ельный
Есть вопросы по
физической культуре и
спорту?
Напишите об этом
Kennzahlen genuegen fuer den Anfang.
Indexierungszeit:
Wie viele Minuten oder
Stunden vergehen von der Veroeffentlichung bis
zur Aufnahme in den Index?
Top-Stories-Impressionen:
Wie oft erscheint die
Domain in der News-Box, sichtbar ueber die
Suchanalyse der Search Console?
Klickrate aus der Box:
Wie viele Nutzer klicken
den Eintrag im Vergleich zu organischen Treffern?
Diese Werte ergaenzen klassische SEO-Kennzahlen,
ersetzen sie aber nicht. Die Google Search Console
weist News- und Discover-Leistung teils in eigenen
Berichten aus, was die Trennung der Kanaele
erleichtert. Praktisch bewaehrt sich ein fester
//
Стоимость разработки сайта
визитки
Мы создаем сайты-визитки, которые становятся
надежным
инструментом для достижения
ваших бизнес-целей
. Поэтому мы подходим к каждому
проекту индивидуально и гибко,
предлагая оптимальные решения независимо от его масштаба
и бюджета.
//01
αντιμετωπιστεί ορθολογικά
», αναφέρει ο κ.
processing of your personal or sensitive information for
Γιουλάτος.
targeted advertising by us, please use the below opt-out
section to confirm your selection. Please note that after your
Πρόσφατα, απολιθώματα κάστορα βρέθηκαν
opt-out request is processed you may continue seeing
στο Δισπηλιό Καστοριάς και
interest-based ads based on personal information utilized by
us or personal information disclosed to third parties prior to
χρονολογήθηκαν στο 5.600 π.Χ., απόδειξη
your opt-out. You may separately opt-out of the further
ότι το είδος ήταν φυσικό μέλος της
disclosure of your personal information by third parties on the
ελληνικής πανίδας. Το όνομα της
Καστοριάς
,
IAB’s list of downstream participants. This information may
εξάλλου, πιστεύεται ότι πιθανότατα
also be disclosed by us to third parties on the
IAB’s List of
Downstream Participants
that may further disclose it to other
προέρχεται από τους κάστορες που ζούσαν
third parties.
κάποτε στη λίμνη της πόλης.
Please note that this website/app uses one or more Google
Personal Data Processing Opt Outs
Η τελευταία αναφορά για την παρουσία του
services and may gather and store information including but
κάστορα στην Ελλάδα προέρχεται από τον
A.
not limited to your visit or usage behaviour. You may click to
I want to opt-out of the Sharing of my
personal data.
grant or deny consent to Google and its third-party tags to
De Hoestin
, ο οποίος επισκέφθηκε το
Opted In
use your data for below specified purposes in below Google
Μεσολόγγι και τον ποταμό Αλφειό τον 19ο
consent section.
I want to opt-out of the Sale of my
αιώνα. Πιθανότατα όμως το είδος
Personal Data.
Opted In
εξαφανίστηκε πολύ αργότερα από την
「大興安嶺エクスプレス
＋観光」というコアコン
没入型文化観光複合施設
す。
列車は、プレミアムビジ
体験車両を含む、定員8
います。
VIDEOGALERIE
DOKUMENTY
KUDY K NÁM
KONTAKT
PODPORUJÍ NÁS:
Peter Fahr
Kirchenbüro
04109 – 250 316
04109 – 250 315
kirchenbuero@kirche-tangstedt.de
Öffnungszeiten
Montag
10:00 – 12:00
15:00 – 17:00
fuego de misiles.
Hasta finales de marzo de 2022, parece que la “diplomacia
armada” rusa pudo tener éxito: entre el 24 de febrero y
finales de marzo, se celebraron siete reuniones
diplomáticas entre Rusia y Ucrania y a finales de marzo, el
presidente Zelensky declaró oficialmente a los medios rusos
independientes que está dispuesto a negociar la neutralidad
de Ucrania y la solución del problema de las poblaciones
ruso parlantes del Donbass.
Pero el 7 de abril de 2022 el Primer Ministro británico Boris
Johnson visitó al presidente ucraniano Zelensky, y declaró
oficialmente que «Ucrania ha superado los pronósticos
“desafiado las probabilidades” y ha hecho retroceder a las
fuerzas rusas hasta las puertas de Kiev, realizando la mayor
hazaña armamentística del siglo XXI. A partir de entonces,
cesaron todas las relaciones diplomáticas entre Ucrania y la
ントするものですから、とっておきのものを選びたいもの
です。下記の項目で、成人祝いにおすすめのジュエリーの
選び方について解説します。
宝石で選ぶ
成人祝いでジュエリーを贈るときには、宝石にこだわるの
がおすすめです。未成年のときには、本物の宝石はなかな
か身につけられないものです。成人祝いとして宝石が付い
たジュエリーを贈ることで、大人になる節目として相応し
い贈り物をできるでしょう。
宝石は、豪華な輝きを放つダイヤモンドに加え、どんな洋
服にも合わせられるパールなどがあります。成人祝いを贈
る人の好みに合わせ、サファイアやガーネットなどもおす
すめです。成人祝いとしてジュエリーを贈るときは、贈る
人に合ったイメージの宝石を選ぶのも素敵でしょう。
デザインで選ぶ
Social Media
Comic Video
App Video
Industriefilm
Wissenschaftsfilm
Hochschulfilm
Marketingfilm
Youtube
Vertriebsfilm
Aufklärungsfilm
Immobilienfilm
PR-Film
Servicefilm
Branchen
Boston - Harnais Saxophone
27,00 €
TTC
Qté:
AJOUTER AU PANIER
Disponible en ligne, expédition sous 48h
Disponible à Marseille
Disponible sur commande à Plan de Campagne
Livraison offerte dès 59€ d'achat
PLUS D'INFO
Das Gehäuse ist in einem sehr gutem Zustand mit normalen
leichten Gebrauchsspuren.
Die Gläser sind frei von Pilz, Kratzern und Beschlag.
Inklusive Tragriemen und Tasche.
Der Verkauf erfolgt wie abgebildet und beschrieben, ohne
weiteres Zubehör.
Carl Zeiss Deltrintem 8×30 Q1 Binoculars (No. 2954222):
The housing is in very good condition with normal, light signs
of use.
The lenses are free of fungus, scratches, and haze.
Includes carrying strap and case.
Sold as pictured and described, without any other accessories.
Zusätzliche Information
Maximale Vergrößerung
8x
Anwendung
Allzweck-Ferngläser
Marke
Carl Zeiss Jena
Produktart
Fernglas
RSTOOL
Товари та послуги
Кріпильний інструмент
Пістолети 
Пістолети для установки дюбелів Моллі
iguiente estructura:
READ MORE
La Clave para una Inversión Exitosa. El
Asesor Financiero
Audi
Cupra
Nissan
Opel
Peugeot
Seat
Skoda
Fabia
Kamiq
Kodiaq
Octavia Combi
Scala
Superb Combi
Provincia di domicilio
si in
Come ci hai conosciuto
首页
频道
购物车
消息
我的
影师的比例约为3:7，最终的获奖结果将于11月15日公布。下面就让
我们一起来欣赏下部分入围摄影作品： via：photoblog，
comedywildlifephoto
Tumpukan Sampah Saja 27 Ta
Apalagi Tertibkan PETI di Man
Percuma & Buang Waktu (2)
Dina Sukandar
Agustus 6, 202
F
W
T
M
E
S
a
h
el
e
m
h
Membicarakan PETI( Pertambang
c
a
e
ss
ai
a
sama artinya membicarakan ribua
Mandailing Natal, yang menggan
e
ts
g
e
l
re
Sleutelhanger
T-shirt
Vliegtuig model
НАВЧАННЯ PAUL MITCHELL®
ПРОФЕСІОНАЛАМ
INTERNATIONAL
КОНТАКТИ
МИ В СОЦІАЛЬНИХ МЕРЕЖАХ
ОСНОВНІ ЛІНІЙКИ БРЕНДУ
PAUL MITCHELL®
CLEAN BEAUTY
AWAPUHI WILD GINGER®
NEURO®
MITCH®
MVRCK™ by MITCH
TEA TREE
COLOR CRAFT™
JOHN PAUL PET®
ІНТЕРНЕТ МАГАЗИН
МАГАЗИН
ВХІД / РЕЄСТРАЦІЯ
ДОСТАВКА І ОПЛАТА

------------------------------------------------------------------------

▶ **Work order**:
Select every line of the material above holding the word "визитки" and copy it.

▶ **Problem solution**:
визитки
Мы создаем сайты-визитки, которые становятся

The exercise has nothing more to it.